Directive:
Beneath this line is the data. Output exactly the lines from the line with "docker start postgres" to the line with "npm run typeorm migration:run", both ends included, and nothing more.

Dataset entries:
= Beginning of Section =

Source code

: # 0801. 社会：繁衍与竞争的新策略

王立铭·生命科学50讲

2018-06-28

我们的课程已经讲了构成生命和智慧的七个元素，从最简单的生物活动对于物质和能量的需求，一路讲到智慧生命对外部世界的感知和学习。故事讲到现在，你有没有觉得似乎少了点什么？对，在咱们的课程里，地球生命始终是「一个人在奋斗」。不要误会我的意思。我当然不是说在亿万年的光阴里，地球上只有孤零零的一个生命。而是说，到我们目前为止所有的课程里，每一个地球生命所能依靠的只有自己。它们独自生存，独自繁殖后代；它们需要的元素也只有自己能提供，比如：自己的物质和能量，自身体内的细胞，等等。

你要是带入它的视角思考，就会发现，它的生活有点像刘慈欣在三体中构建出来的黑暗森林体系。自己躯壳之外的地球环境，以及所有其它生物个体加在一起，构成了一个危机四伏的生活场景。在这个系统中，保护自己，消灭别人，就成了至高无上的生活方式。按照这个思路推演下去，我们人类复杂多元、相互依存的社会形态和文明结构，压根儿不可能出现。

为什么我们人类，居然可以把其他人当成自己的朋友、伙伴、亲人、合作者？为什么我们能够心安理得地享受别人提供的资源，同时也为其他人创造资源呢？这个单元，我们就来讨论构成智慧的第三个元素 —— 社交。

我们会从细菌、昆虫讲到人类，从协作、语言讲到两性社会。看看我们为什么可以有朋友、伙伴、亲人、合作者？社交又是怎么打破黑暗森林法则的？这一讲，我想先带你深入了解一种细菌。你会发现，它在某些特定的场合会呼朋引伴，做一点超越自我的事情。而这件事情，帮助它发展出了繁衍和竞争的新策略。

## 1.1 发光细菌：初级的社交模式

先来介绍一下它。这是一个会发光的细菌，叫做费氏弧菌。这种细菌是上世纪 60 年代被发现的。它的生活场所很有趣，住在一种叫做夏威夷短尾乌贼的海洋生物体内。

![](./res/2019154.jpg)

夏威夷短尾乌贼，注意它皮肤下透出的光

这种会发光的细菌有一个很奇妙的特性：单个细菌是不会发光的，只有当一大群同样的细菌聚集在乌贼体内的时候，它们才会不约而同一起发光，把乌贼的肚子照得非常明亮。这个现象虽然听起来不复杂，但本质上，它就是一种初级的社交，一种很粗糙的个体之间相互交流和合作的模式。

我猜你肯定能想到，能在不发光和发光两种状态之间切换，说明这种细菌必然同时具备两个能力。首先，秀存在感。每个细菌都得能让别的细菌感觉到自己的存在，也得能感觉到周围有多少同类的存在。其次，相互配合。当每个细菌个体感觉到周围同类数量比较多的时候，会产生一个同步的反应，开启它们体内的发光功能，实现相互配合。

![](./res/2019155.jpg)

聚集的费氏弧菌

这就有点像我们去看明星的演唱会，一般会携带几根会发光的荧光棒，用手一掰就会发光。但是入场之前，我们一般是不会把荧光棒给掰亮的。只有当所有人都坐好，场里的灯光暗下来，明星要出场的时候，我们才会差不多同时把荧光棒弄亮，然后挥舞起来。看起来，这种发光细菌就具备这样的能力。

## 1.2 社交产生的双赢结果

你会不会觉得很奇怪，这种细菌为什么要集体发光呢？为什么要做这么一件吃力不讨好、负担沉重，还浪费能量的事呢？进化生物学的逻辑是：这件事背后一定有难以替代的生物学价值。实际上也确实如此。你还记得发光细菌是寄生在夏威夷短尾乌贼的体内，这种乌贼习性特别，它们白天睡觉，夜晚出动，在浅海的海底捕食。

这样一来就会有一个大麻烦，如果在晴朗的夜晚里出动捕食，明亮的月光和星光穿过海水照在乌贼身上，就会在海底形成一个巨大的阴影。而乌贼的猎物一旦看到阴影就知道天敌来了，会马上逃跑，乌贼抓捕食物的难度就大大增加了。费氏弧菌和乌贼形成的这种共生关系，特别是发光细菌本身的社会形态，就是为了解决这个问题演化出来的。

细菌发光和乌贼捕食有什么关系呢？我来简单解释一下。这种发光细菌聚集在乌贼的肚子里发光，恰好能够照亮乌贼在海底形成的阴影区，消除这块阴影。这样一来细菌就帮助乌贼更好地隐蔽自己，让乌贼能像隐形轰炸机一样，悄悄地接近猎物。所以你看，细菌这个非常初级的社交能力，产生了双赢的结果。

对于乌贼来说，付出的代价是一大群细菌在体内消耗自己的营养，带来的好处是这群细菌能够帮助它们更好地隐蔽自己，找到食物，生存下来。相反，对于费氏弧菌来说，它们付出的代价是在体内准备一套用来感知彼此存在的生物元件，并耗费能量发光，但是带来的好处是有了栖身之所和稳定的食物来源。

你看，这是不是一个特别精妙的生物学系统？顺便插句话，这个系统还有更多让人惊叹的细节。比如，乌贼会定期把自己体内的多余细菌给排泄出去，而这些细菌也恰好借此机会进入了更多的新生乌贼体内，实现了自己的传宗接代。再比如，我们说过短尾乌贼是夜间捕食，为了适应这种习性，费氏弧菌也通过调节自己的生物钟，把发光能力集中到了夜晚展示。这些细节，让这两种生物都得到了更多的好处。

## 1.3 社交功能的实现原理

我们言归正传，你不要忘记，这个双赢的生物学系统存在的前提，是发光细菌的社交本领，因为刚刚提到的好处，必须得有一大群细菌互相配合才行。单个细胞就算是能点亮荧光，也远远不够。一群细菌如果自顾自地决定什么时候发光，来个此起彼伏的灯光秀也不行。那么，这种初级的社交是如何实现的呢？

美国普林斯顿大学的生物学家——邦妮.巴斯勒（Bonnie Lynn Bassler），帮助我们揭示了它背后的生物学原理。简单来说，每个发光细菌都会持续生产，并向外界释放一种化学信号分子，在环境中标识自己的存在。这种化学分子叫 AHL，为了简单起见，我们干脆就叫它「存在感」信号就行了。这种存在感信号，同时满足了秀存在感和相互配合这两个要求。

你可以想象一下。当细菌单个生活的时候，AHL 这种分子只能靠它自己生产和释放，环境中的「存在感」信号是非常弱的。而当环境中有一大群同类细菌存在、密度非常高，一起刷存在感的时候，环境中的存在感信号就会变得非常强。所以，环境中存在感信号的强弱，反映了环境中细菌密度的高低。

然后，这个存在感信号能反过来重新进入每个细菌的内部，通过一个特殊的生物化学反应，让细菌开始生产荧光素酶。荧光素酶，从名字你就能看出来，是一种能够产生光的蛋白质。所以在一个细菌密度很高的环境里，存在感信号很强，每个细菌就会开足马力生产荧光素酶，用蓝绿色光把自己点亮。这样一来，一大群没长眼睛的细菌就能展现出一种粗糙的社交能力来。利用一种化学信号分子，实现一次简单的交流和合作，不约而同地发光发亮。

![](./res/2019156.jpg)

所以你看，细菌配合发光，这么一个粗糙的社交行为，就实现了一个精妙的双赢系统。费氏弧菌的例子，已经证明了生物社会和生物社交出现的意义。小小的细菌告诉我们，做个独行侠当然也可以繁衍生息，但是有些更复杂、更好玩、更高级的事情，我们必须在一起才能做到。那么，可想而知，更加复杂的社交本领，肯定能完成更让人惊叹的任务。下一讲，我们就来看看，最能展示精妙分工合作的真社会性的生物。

= End of Section =
= Beginning of Section =

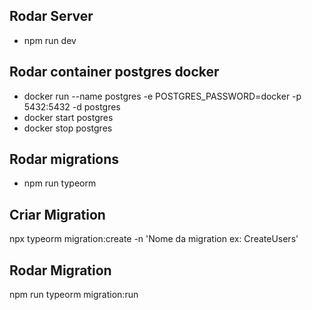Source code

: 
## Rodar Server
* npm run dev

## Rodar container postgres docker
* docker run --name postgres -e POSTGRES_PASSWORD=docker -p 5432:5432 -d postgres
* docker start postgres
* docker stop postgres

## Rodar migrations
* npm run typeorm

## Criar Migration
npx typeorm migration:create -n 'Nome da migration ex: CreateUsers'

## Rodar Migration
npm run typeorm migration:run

= End of Section =

Task solution:
* docker start postgres
* docker stop postgres

## Rodar migrations
* npm run typeorm

## Criar Migration
npx typeorm migration:create -n 'Nome da migration ex: CreateUsers'

## Rodar Migration
npm run typeorm migration:run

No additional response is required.